Some important questions:
How do they know what to put in the flu shot? Every year, federal health agency officials try to guess which three flu strains are most likely to be prevalent in North America the following year to determine which strains will be included in next year’s flu vaccine. If they guess right, the vaccine is thought to only be 70-80% effective in temporarily preventing the flu of the season in healthy persons less than 65 years old. However, sometimes health officials do not correctly predict which flu strains will be most prevalent (sounds like a weather prediction, right?!?) and the vaccine’s effectiveness is much lower for that year.
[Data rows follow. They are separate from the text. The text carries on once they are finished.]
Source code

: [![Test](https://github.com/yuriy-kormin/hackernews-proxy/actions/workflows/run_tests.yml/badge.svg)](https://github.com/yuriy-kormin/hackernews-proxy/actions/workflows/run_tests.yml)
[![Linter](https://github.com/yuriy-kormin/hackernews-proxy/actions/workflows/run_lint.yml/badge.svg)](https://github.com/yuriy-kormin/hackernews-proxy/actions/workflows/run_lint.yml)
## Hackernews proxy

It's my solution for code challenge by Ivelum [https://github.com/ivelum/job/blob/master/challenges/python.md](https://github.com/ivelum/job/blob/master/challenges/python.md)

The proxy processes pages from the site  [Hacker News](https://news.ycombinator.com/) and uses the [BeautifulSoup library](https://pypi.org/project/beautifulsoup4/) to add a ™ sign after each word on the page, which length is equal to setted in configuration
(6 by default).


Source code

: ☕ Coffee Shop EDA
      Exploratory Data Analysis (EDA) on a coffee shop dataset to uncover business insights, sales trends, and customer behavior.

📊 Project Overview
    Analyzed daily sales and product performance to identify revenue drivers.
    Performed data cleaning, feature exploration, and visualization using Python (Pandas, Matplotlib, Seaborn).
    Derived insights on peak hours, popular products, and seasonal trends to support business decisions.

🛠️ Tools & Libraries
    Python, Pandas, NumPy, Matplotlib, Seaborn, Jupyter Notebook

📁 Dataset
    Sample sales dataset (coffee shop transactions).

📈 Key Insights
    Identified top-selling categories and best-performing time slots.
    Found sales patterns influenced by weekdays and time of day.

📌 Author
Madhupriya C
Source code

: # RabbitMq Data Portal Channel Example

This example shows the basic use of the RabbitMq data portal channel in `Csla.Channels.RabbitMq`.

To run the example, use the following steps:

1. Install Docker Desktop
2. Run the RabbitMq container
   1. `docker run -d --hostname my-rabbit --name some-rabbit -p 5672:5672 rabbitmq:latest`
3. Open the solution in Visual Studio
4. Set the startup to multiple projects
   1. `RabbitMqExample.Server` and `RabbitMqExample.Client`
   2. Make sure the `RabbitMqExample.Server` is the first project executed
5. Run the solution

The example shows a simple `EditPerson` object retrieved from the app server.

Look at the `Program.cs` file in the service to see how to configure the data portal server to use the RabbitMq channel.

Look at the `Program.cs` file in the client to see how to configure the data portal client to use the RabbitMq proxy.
Are there reactions to the flu vaccine? The most common reactions are: fever, fatigue, painful joints and headache. The most serious reaction that has been associated with flu vaccine is Guillain-Barre Syndrome (GBS). GBS that results from a flu shot occurs most often within two to four weeks of vaccination. GBS is an immune mediated nerve disorder characterized by muscle weakness, unsteady gait, numbness, tingling, pain and sometimes paralysis of one or more limbs or the face. Recovery lasts several months and can include residual disability.
How do I avoid getting the flu? Proper nutrition, proper supplementation, getting adjusted, washing your hands, getting lost of rest, and minimizing your stress are the best ways to stay healthy this flu season. Even if you have had your flu shot, it is wise to follow these rules also as there is no guarantee that a flu shot will offer 100% protection against this year’s flu strains.
Is the flu potentially harmful to people with compromised immune systems or multiple health issues? Absolutely.
If someone who has regular contact with someone in this category contracts the flu and brings it home, can there be major health issues for the susceptible individual? Absolutely.
Do young, healthy people with no compromise to the functioning of their immune systems really need the flu shot? Therein lies the multi-million dollar question.
What are the long term consequences of being vaccinated on an annual basis for an illness that may not even pose a serious health risk for most people? No one knows! For some reason, officials do not want to conduct this study… hmmmm.
Where are the studies that show that the benefits far outweigh any long-term adverse impacts? I haven’t seen any yet.
These are some important questions you should consider when thinking about getting the flu vaccination. Whatever your decision, we encourage you to do your own research and not just go off what your doctor tells you. Inform yourself and make your own decision!